- Directed by: Lamont Johnson
- Written by: Gilbert Ralston
- Based on: Bimini Gal 1968 story by John D. MacDonald
- Produced by: Lamont Johnson executive: Richard Boome
- Starring: Richard Boone Vera Miles Joan Blondell Steve Ihnat
- Cinematography: Joseph LaShelle
- Edited by: Alec McCrombie
- Music by: Jack Marshall
- Production company: Pioneer Productions
- Distributed by: Warner Bros.-Seven Arts
- Release date: May 10, 1968;
- Running time: 93 minutes
- Country: United States
- Language: English
- Budget: $900,000

= Kona Coast (film) =

1968 film by Lamont Johnson

Kona Coast is a 1968 American drama film directed by Lamont Johnson, starring Richard Boone and Vera Miles.

==Plot==

Sam Moran is a Honolulu charter-boat captain who leads fishing expeditions in the tropical paradise. When his daughter is found murdered at the party of a wealthy young playboy, he seeks the truth about the murder. Convinced the playboy is guilty, he enlists the help of his friend Kittibelle, who runs an alcohol-abuse treatment center where Sam's former love Melissa is a recovering alcoholic.

Sam runs into a wall of silence obviously built by hush money and islanders fearful of reprisals from the rich and powerful family. The determined dad fights to uncover the information that will land the murderer in jail as he avenges the death of his daughter.

==Cast==
- Richard Boone as Capt.

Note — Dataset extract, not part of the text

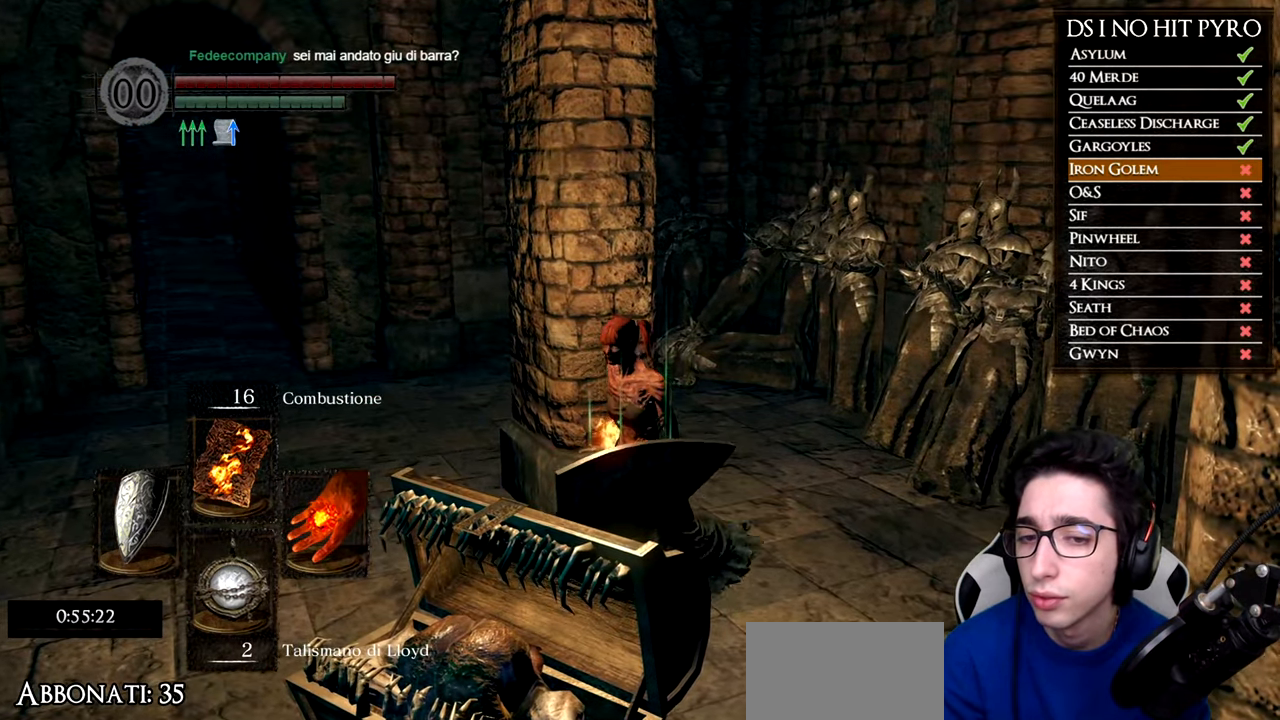
{"buttons": ["A"], "left_stick": "down-left", "right_stick": "center", "events": [[50, "A", "up"], [134, "A", "down"], [201, "A", "up"], [284, "A", "down"], [384, "A", "up"], [451, "A", "down"]]}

Sam Moran
- Vera Miles as Melissa Hyde
- Joan Blondell as Kitibelle Lightfoot
- Steve Ihnat as Kryder
- Chips Rafferty as Charlie Lightfoot

==Production==
Producers at Seven Arts Productions approached John D. MacDonald to see if he had any ideas for a TV series. He did a treatment for a show set in the Bahamas called Bimini Gal, which he wrote for Robert Mitchum. Eventually this became Kona Coast.

Richard Boone had moved to Hawaii and was keen to help establish film production in the state. He did a deal with CBS who agreed to put up most of the budget for Kona Coast. It was produced by Boone's Pioneer Productions and was distributed by Seven Arts. CBS were hoping it would lead to a TV series, but the film was shot as a theatrical feature rather than a pilot. In May 1967, Boone said "I really don't want to do another series but I've been battling for three years to get production going in Hawaii and if a series will do it, I'll go." CBS produced $750,000 of the $900,000 budget.

The film was produced and directed by Lamont Johnson, who was friends with Boone and had worked with him several times in television. Harlan Ellison was hired to write the script, but he clashed with Boone, and Gil Ralston replaced Ellison.

In July 1967, Vera Miles signed to co star.

Boone said "my role in the movie - and, hopefully, in a series - is so much like me that it's ridiculous. The guy's got a large fishing boat - I own a 42 footer - he'll do anything for a price, he's easy going and loves kids, intelligent enough to deal sympathetically with all the varied groups in the islands, but a hard guy when he's turned on."

It was the first movie to use Cinemobile technology, which enabled the film to be shot in five weeks instead of six.

In March 1968, Boone announced Pioneer Productions would make The Guns of Mauna Kea, a second film in Hawaii.